===== Data shown

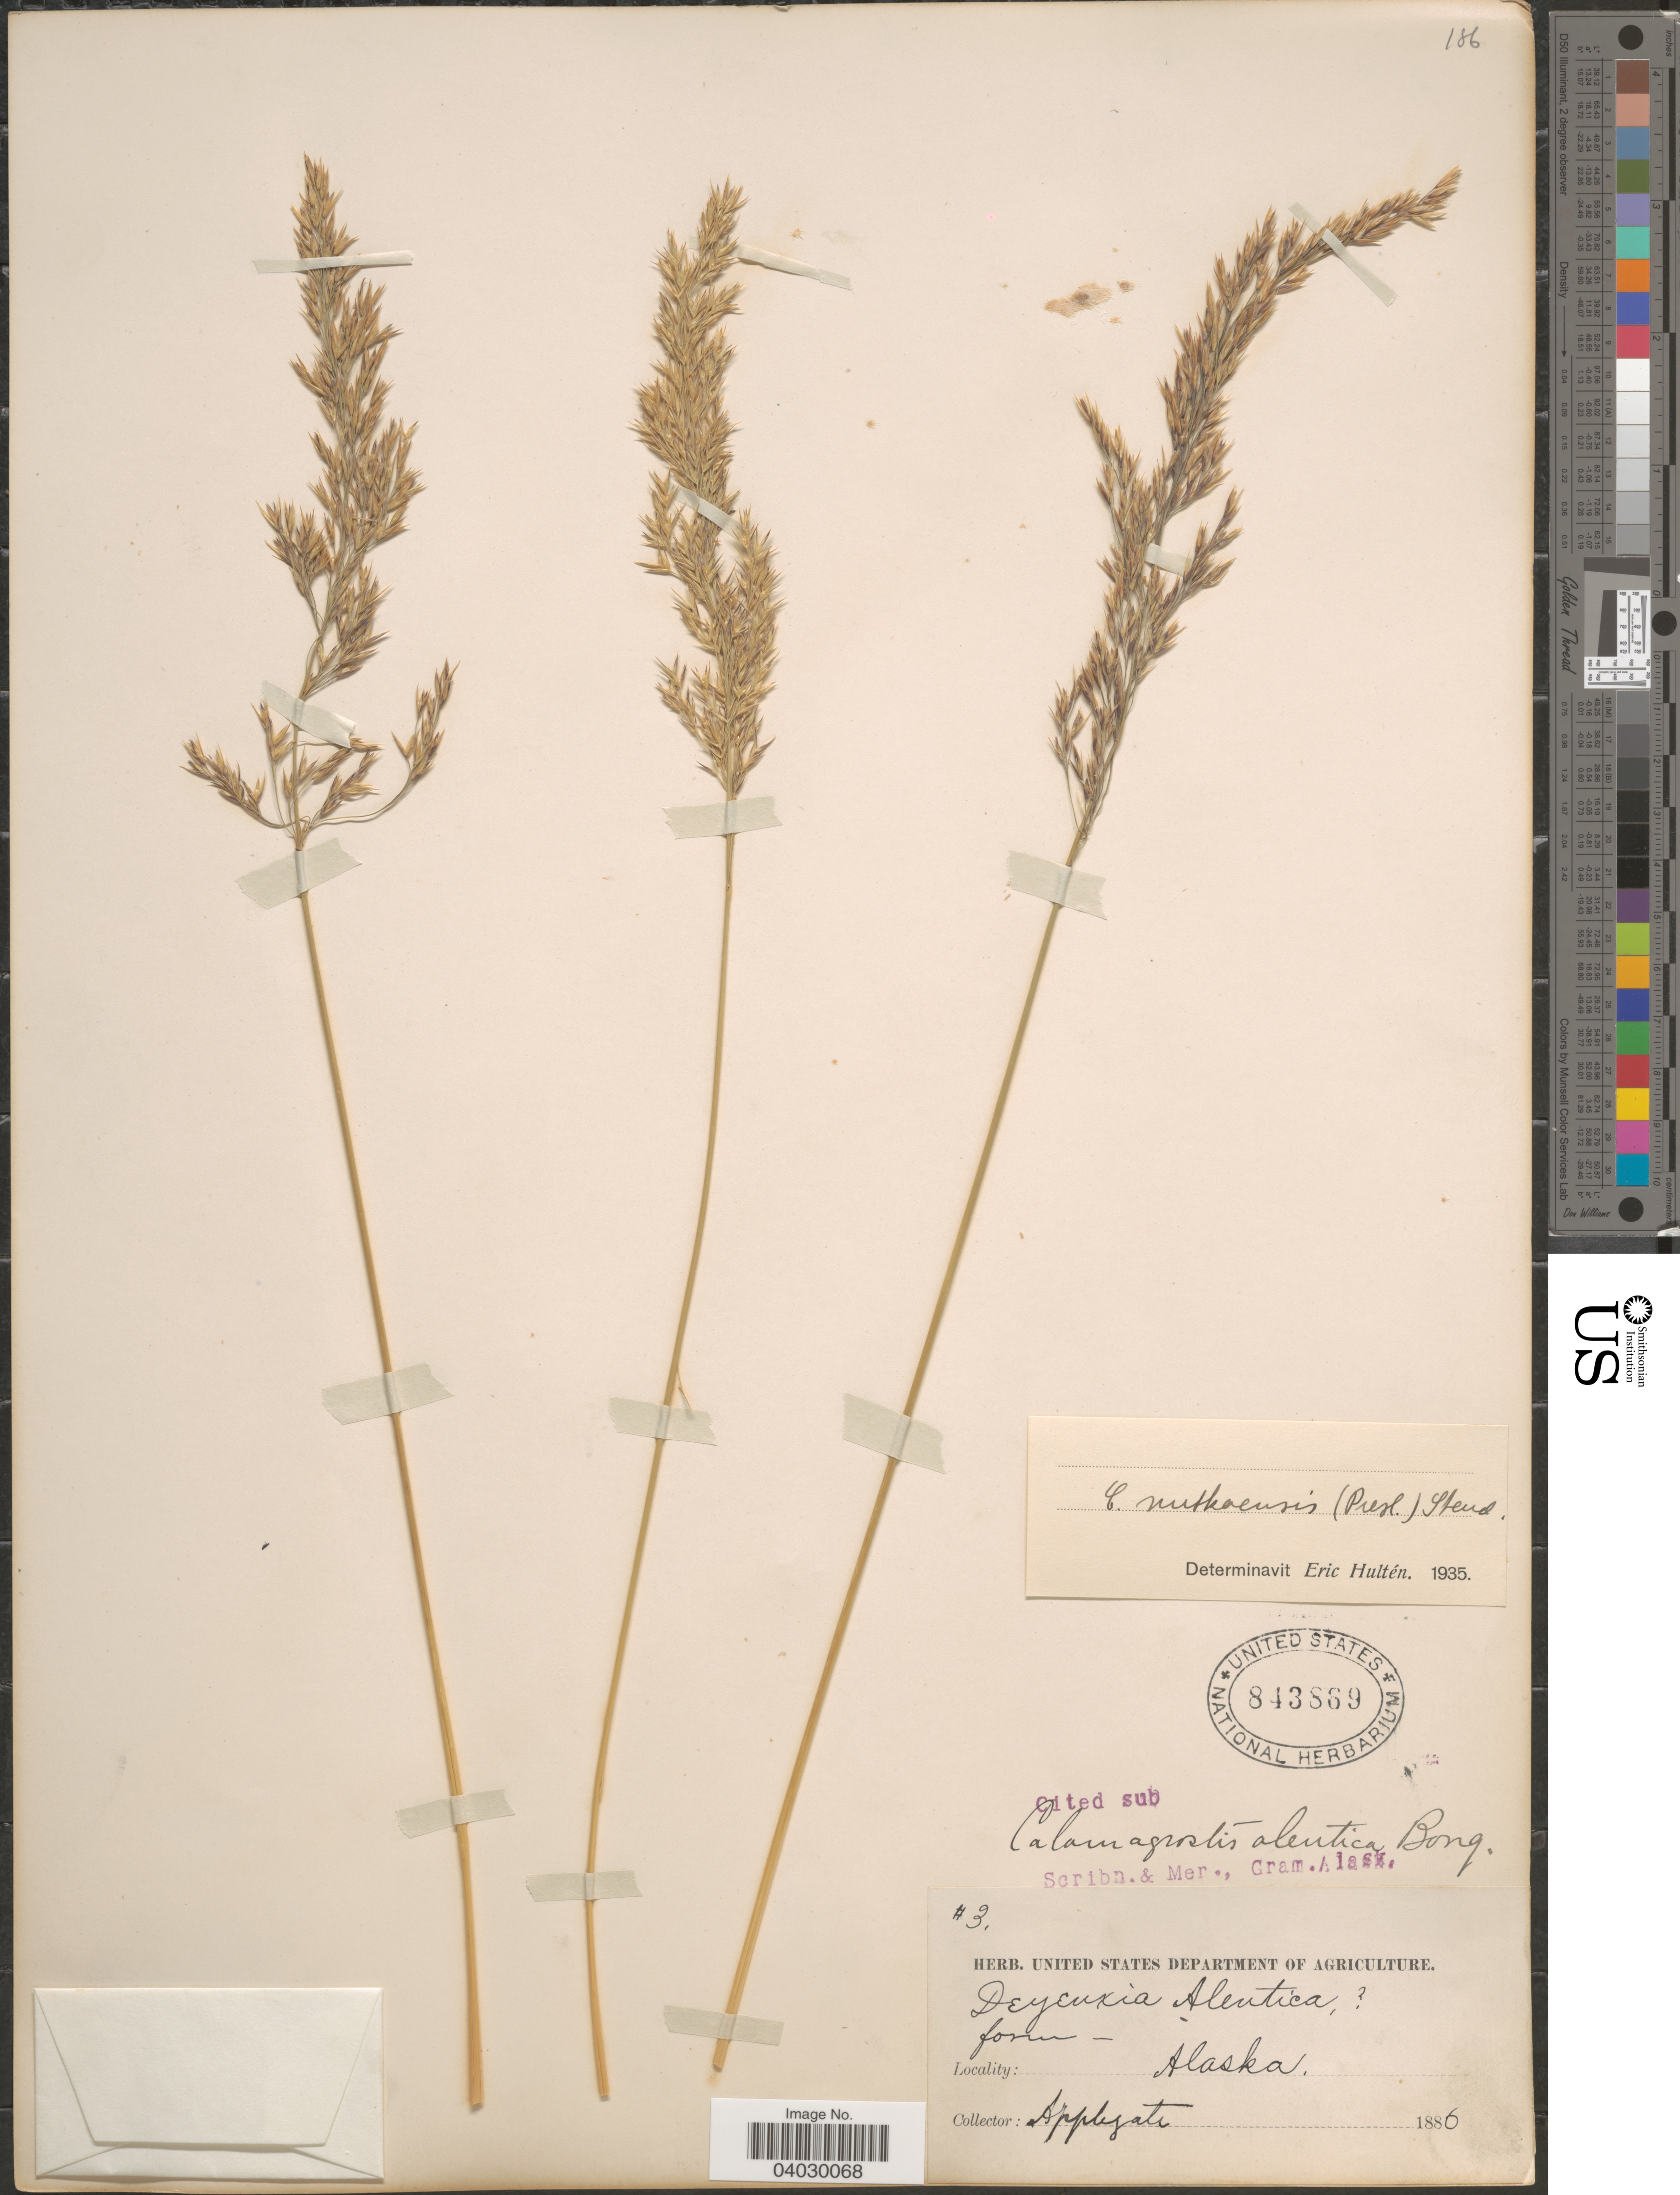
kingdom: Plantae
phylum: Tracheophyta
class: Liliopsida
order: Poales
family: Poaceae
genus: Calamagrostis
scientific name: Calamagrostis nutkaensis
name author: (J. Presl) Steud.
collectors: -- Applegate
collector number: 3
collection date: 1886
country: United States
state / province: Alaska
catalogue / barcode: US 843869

==========

◆ Instruction
Copy the data above line for line without any alteration, leaving out the picture.

◆ In response
kingdom: Plantae
phylum: Tracheophyta
class: Liliopsida
order: Poales
family: Poaceae
genus: Calamagrostis
scientific name: Calamagrostis nutkaensis
name author: (J. Presl) Steud.
collectors: -- Applegate
collector number: 3
collection date: 1886
country: United States
state / province: Alaska
catalogue / barcode: US 843869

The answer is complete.